Ghosts of the Future who are reading this column next week, you know so much more than I can know right now. [This column was written July 22.]    

The consensus feeling among analysts had been that there would be an agreement made in Washington on the debt ceiling. That has started to change as this is being written, with numerous reports of intrigue and internecine maneuvering in party caucuses and the growing realization that there are about 60 representatives who are ready to steer us towards the sun, crank up the music and watch the pretty colors. The Treasury Department and the Federal Reserve are now in active preparation for the possibility of the U.S. government running out of the money it needs to fulfill its authorized and legal obligations. They are now trying to assure worldwide markets that no matter what is cut or closed, payments will be made to bond investors.

Some damage has already been done. The whole idea of bond ratings, which help determine the yield or interest governments must pay for the loans that keep them afloat, is to give confidence to investors that they will be paid in full and on time. Even if a deal is made, even if no payments are lost, we have planted the idea everywhere that a U.S. default is a very real possibility the next time.

Confidence in the dollar and in America as an investment is a psychological thing. By the middle of the First World War, the Allied war effort was financed out of New York and by the end the United Kingdom was strapped. Americans were disgusted by the war and were happy to let the British pretend for another quarter century that London was still the economic and political capital of the world. American hegemony in world affairs will be officially over in the minds of everyone in the world but Americans if we throw away that AAA bond rating. I was taught in school that it was the American Century, but it will be only 65 years old next week.

In their new trade deal, the Chinese and Russians will be using their own currencies, moving away from the dollar. OPEC’s new president is an Iranian official who has long advocated moving the petroleum markets away from the U.S. dollar as exclusive currency (“Petrodollars”). It is the American dollar’s status as the world’s “reserve currency” that allows us to run high deficits, which allows us to have our debt denominated exclusively in dollars, which allows us to print unlimited dollars, which allows us to inflate our way out of debt. Most of Europe, locked into the Euro, can’t do that.

Listed entries:
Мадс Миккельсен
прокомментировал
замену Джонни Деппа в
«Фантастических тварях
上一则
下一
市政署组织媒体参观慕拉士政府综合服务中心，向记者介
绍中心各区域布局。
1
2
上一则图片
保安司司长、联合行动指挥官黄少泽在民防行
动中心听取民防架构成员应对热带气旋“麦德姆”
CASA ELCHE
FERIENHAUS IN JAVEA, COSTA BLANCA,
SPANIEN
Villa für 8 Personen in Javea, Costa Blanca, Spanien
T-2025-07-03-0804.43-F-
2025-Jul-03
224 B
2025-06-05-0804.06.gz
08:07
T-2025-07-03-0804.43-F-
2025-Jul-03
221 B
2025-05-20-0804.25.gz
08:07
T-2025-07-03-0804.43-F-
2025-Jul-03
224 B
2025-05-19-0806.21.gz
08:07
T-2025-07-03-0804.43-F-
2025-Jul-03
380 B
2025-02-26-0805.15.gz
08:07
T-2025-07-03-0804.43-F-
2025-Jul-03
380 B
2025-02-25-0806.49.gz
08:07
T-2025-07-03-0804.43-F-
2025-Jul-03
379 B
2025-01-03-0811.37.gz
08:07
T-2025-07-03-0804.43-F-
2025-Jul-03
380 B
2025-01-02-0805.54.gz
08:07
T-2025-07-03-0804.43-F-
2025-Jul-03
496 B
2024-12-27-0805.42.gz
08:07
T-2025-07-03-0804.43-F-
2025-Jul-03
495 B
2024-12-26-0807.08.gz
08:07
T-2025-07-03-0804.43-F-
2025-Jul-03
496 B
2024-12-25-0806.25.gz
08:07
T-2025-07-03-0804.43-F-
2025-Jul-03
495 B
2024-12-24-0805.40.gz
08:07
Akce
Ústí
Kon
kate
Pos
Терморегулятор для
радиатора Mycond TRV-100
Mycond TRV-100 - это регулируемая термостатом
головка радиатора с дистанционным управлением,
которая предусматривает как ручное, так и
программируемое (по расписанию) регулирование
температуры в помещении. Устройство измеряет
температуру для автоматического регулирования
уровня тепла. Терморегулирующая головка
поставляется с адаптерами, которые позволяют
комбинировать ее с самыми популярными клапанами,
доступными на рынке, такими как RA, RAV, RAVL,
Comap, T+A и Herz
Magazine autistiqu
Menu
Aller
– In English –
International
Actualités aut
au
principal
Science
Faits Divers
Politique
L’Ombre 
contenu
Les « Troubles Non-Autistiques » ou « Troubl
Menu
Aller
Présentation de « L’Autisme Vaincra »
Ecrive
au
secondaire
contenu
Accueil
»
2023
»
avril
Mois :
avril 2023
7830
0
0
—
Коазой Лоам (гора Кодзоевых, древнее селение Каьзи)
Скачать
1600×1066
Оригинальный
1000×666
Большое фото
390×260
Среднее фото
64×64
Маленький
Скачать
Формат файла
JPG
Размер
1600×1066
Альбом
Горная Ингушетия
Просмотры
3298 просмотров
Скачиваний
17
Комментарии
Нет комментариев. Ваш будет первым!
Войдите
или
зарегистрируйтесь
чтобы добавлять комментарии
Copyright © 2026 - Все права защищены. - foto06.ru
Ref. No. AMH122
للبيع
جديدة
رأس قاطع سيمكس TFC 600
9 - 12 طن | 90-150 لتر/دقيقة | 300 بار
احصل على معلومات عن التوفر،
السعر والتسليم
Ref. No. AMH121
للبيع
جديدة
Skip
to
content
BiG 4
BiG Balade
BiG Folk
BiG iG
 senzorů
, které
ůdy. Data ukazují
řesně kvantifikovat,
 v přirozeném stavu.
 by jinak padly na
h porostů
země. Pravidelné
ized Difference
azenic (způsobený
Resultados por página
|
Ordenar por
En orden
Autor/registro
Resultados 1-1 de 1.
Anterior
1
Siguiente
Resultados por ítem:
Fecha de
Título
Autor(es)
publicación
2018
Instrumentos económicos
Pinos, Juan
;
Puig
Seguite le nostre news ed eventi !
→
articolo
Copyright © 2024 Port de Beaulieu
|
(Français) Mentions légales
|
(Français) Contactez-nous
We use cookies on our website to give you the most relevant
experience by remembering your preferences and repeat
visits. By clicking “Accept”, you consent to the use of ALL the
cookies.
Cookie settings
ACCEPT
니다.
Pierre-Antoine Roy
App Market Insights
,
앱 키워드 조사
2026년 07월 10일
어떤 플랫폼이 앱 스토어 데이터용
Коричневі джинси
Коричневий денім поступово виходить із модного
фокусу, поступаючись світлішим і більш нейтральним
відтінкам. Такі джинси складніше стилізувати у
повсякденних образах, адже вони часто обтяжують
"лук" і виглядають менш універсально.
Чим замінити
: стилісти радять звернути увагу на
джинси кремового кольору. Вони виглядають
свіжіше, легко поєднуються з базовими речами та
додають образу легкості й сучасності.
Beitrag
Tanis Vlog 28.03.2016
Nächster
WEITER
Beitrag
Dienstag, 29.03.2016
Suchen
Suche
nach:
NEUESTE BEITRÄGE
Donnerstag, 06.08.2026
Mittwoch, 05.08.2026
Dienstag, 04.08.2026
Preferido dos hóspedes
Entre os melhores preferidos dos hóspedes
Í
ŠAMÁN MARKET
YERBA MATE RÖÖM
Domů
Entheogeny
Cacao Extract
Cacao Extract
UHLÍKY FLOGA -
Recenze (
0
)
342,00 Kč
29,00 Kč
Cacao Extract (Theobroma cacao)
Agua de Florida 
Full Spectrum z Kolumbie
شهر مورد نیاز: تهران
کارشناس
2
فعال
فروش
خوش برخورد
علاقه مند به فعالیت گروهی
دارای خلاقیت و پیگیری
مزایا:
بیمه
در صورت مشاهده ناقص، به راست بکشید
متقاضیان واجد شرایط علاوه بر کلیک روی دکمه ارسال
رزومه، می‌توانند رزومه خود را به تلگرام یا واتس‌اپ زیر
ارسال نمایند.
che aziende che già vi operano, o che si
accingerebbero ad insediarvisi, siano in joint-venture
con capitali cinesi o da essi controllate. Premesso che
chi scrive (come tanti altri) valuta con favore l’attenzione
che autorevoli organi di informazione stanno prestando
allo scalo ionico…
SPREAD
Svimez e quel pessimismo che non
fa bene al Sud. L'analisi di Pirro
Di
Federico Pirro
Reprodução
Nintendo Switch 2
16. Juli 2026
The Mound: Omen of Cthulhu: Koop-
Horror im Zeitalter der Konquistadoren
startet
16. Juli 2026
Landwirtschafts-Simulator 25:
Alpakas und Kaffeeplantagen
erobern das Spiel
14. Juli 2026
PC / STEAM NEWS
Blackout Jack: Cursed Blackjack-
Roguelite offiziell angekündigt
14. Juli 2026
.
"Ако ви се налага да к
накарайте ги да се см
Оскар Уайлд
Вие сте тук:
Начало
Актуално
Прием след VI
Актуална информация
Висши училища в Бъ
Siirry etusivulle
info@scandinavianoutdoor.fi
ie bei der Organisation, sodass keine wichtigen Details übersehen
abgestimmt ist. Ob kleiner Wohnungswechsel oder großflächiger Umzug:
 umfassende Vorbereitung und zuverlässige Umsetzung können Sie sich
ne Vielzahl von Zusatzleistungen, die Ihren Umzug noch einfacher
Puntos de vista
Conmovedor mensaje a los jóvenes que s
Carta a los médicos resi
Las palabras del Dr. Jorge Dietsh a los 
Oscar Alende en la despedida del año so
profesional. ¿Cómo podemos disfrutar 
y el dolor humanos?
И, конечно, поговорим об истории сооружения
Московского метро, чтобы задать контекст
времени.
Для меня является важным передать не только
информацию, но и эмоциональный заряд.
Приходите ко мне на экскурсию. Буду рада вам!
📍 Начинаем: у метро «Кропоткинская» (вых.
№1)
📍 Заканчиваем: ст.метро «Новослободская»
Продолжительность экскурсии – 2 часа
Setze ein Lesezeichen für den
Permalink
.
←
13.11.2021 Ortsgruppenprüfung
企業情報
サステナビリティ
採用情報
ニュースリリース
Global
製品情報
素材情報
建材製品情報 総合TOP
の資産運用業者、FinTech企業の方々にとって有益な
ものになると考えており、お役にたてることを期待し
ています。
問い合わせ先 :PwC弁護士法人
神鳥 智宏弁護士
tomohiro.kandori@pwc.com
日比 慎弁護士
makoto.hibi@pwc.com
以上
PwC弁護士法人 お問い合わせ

Task instructions: Reproduce word for word the section of the debt ceiling column running from "The consensus feeling" to "to bond investors.". The records play no part in this work.

Reply to the exercise:
The consensus feeling among analysts had been that there would be an agreement made in Washington on the debt ceiling. That has started to change as this is being written, with numerous reports of intrigue and internecine maneuvering in party caucuses and the growing realization that there are about 60 representatives who are ready to steer us towards the sun, crank up the music and watch the pretty colors. The Treasury Department and the Federal Reserve are now in active preparation for the possibility of the U.S. government running out of the money it needs to fulfill its authorized and legal obligations. They are now trying to assure worldwide markets that no matter what is cut or closed, payments will be made to bond investors.